The French screenwriter-director Olivier Assayas has certainly found more mileage in it in this lithe and supple study of a mature actress Maria Enders (Juliette Binoche) in a quandary about a part she has been asked to play. In a revival of the play that launched her career twenty years ago as an alluring young woman who disarms and destroys the older woman who is her boss, Enders has been asked to play the older woman this time round. Oh, how quickly the tables turn on screen.
The ageless Binoche, still looking superb at 50, plays opposite Kristen Stewart, already a big star because of the Twilight series, if not a fully credentialed actress. The young American has already surely made her fortune, but we are now seeing more of the range already glimpsed in On the Road.
In Clouds of Sils Maria, Stewart is Maria’s personal assistant, Valentine. A cool and confident operator, managing the affairs of a star in demand smoothly, and lending a wolf whistle to the applause when Maria wows an audience in a plunging Chanel gown.
It becomes clear that it is actually Valentine who will become Maria’s nemesis, not the scandal-prone young actress (Chloe Grace Moretz) who will take the role that the young Maria once played. We never get to see precisely how that dynamic works, though there are hints that Maria sees versions of her former, reckless, life-embracing young self in both of the young women.
Assayas, a veteran director best known for Irma Vep, admired for his Summer Hours and a former contributor to the esteemed Cahiers du Cinema, is also a screenwriter of some note. He has created a wonderful character study here of two women a generation apart who, at pivotal times in their lives, can see themselves in each other. I is also possible to see beyond the angst of celebrity that Maria is just another older woman faced with the challenge of letting go of her younger self.

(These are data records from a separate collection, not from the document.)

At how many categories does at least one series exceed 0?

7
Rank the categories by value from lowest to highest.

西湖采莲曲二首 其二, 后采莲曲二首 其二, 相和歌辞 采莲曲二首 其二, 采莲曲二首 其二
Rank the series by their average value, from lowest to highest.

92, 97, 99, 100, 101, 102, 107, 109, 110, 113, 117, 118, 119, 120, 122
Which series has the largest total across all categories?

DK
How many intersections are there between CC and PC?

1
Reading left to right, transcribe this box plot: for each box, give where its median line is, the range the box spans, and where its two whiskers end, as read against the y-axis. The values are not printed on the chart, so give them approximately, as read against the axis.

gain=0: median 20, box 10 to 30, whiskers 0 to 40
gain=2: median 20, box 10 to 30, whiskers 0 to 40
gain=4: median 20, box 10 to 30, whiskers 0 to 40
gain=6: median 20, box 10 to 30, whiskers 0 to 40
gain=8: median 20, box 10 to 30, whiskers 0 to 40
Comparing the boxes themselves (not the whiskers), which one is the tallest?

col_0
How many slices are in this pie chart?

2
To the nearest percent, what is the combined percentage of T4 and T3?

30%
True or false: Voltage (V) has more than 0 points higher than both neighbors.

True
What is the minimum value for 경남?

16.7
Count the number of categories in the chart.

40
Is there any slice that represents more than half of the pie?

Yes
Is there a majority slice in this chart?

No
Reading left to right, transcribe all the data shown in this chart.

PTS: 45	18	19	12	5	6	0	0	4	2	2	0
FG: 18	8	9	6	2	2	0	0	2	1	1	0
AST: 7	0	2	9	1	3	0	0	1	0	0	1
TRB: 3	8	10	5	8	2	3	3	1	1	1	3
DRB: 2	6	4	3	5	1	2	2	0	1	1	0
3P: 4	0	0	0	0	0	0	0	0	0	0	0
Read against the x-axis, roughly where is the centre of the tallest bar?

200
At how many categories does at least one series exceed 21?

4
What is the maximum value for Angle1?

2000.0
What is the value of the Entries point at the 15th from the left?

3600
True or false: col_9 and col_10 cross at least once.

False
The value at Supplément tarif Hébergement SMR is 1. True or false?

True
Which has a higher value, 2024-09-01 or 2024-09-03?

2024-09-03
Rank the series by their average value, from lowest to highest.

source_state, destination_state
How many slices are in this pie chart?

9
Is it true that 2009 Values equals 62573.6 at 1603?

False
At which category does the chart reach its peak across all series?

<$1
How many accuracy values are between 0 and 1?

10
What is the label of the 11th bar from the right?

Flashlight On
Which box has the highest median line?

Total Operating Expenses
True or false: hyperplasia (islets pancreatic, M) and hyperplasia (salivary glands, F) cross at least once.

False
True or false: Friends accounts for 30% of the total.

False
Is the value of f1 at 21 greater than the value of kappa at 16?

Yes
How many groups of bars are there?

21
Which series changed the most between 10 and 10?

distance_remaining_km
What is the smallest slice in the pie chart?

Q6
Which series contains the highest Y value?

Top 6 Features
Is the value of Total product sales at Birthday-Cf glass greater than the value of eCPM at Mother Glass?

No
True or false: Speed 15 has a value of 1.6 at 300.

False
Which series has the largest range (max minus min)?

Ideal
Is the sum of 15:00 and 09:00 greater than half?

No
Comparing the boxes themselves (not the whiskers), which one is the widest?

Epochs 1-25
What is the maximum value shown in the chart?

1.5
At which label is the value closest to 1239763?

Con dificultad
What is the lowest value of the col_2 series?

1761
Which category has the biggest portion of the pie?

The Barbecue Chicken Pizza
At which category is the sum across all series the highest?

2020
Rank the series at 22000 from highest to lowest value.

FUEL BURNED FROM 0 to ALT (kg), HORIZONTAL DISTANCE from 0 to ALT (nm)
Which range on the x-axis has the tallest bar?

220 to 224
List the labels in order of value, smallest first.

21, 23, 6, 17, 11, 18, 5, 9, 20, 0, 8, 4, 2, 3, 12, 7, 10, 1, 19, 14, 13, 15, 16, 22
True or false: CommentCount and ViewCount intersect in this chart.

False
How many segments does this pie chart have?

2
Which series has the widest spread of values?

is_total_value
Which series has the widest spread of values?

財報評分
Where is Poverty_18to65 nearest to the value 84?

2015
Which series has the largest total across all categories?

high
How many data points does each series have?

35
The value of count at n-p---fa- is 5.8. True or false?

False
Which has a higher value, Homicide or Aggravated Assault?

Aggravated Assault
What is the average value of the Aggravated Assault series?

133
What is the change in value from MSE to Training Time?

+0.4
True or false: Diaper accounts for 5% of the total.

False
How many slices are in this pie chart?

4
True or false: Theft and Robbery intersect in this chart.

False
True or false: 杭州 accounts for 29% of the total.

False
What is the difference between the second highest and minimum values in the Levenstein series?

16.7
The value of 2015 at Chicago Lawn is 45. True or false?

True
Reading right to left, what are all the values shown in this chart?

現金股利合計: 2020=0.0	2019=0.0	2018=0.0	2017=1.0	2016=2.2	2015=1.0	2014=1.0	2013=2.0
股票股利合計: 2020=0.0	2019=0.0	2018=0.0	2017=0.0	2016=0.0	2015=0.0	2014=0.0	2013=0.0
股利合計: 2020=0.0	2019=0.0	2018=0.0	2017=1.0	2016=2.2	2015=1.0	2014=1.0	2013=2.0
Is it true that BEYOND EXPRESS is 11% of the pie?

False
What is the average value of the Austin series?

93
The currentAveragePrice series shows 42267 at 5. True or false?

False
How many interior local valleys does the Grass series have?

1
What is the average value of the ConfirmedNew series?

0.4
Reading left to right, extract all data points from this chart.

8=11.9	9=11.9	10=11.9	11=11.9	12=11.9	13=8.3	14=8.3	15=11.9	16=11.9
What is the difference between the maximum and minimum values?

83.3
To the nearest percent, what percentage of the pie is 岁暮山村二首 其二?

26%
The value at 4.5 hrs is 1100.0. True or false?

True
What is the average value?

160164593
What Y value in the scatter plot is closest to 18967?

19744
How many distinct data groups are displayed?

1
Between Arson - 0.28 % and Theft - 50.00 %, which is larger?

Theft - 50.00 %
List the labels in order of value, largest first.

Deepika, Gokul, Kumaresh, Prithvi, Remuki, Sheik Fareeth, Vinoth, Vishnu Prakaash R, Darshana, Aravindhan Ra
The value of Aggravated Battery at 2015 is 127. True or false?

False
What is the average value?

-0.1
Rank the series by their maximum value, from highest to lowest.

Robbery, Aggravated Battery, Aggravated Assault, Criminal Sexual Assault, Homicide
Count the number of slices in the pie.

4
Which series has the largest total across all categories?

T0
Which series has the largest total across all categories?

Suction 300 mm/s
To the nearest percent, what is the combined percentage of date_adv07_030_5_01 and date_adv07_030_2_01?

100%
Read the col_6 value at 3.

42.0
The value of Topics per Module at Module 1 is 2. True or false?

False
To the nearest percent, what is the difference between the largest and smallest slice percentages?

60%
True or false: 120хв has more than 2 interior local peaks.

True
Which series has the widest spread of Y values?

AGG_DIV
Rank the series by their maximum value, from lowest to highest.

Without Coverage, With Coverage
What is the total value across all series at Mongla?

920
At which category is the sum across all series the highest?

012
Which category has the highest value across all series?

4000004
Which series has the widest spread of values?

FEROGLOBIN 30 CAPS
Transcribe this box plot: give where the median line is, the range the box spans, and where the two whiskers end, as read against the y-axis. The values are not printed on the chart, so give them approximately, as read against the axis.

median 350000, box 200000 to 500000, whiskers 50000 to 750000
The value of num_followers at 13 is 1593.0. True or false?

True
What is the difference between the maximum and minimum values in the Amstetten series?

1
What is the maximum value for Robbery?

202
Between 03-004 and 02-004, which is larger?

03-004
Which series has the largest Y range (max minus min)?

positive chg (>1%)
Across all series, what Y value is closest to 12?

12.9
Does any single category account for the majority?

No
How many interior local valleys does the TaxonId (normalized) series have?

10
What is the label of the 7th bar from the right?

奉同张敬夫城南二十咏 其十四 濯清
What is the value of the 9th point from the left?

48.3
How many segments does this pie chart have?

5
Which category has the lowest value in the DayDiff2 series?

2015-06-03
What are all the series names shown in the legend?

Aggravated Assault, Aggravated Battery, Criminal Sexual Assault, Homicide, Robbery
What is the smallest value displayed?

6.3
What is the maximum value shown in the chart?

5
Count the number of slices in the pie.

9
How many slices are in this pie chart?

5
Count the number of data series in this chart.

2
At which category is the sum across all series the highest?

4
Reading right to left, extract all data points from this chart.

The look of the film is the work of Yorick Le Saux, a cinematographer with an interesting filmography that includes I Am Love, Swimming Pool and Only Lovers Left Alive. In intimate style here, he has broken through the aura of the star, with hand-held, immediate and reactive camerawork.
Set in the Alps and in trains and cafe-bars, Clouds still manages to feel very intimate. A nebulous title, two powerful women and a thoughtful, sensitive and at times elusive screenplay make for a very good film indeed.